Le troisième album de Rone, "Creatures", est exaltant et passionnant en tous points. Production très soignée, collaborations étincelantes, ambiances musicales féériques, il confirme qu'il est le diamant brut de l'électro française du XXIe siècle. On prendra la mesure de son éclat à Nuits Sonores. Nicolas Bros


Même si l'effet de surprise n'est plus, le Rone cru 2015 met tout le monde d'accord.  À 34 ans, Erwan Castex met la barre très haut avec son troisième album, l'onirique et lumineux Creatures. L'effervescence ayant entouré Tohu Bohu, son précédent disque, témoignait déjà de la qualité des productions de l'artiste alors exilé à Berlin : un véritable condensé de bombes électroniques entre douceur et dancefloor, tels l'imparable Bye Bye Macadam ou le florissant Parade. Avec Creatures, Rone réitère l'exploit, fruit du travail minutieux d'un véritable passionné de sons électroniques naviguant à l'étage céleste.

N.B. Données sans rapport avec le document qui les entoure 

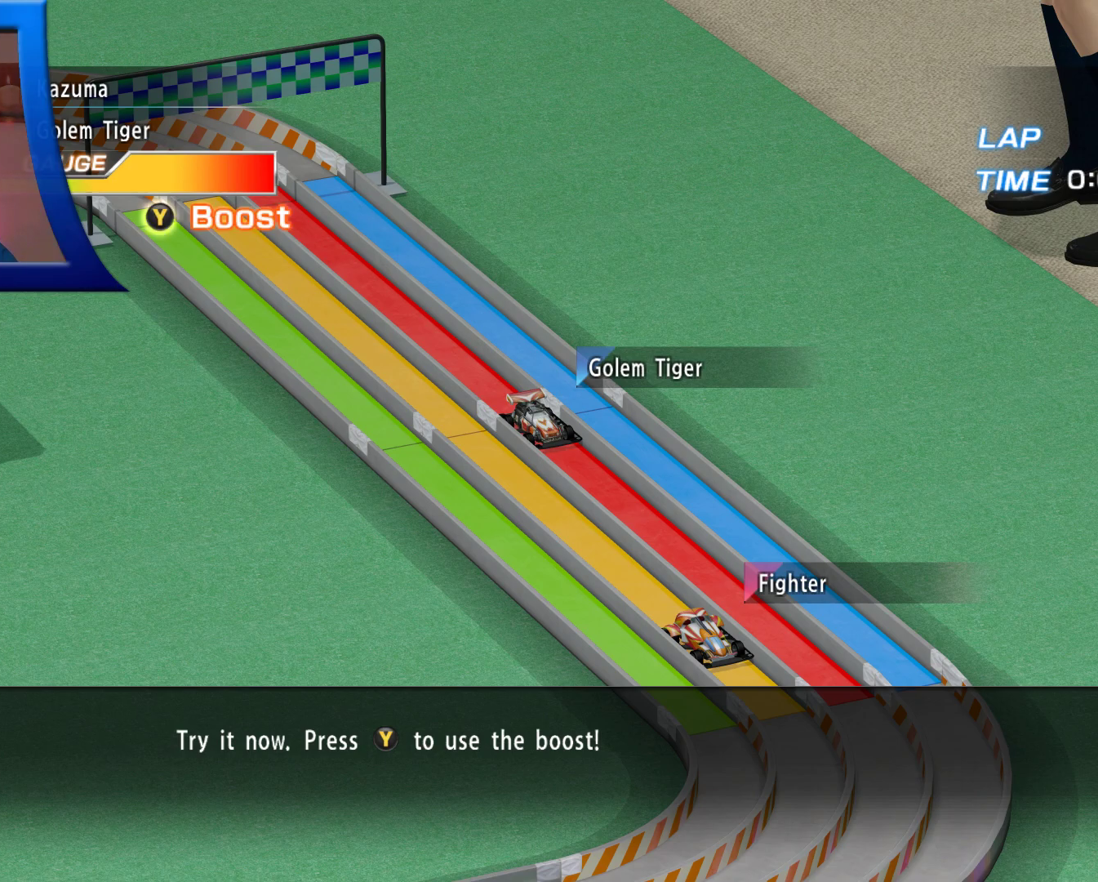
{"buttons": [], "left_stick": "center", "right_stick": "center", "button_events": []}
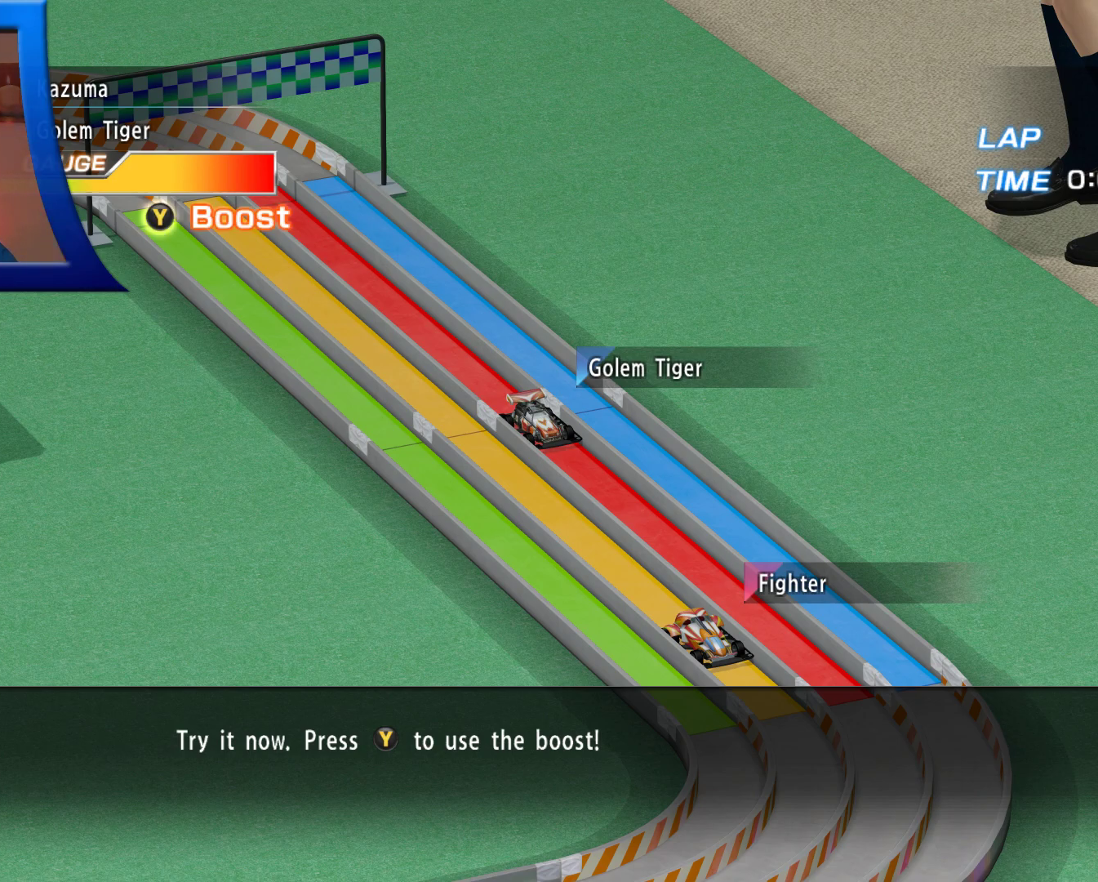
{"buttons": [], "left_stick": "center", "right_stick": "center", "button_events": []}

Sons tentaculaires et épanouissement auditif

Très mélodique, Creatures est également poussé sur le plan technique, conservant un côté paradoxal dans sa construction. «Ce qui est étonnant explique Rone, c'est que Creatures est mon album le plus collectif mais également le plus intime."» Dans le but d'atteindre un niveau supplémentaire dans sa création, Rone s'est en effet appuyé sur toute une équipe de techniciens et de musiciens. De quoi lui permettre de s'exprimer pleinement, tissant des sons tentaculaires propices à une expérience auditive inédite, comme sur les titres Acid Reflux ou Ouija.

«Au départ, je crée la musique chez moi explique-t-il. Mais très vite, des limites techniques apparaissent, notamment en terme de mixage. Les ingénieurs du son m'ont permis d'obtenir plus de relief, d'espace et même de silence dans ma musique. Au final, j'étais un peu moins focalisé sur la technique et j'ai pu me concentrer sur la création.» 

Quant au côté intime, il suffit de regarder de plus près les visuels de Creatures, notamment sur scène. Ils ont tous été conçus par Lili Wood, qui n'est autre que la compagne et mère de la fille de Rone. «L'idée de travailler en couple m'a fait peur au début. Mais finalement, cela s'est vraiment bien passé. La musique a littéralement envahi notre maison» sourit l'intéressé.

Autre aspect marquant : les noms des artistes ayant apporté leur patte à Creatures. Aux côtés du génialissime percussionniste Bachar Mar-Khalifé, se succèdent notamment Étienne Daho, le touche-à-tout Bryce Dessner (de The National) sur Mortelle ou bien François Marry (sans ses Atlas Mountains) sur Quitter la Ville. Et lorsqu'on lui parle de la touche pop qu'apportent ces chanteurs, Rone répond «qu'il n'a pas envie de formater sa musique et que ce qui l'intéresse, ce n'est pas de faire de la musique obscure mais bien d'expérimenter l'overground». Lui pour qui l'adage "créer c'est vivre" est plus que jamais valable, est un laborantin des sons modernes.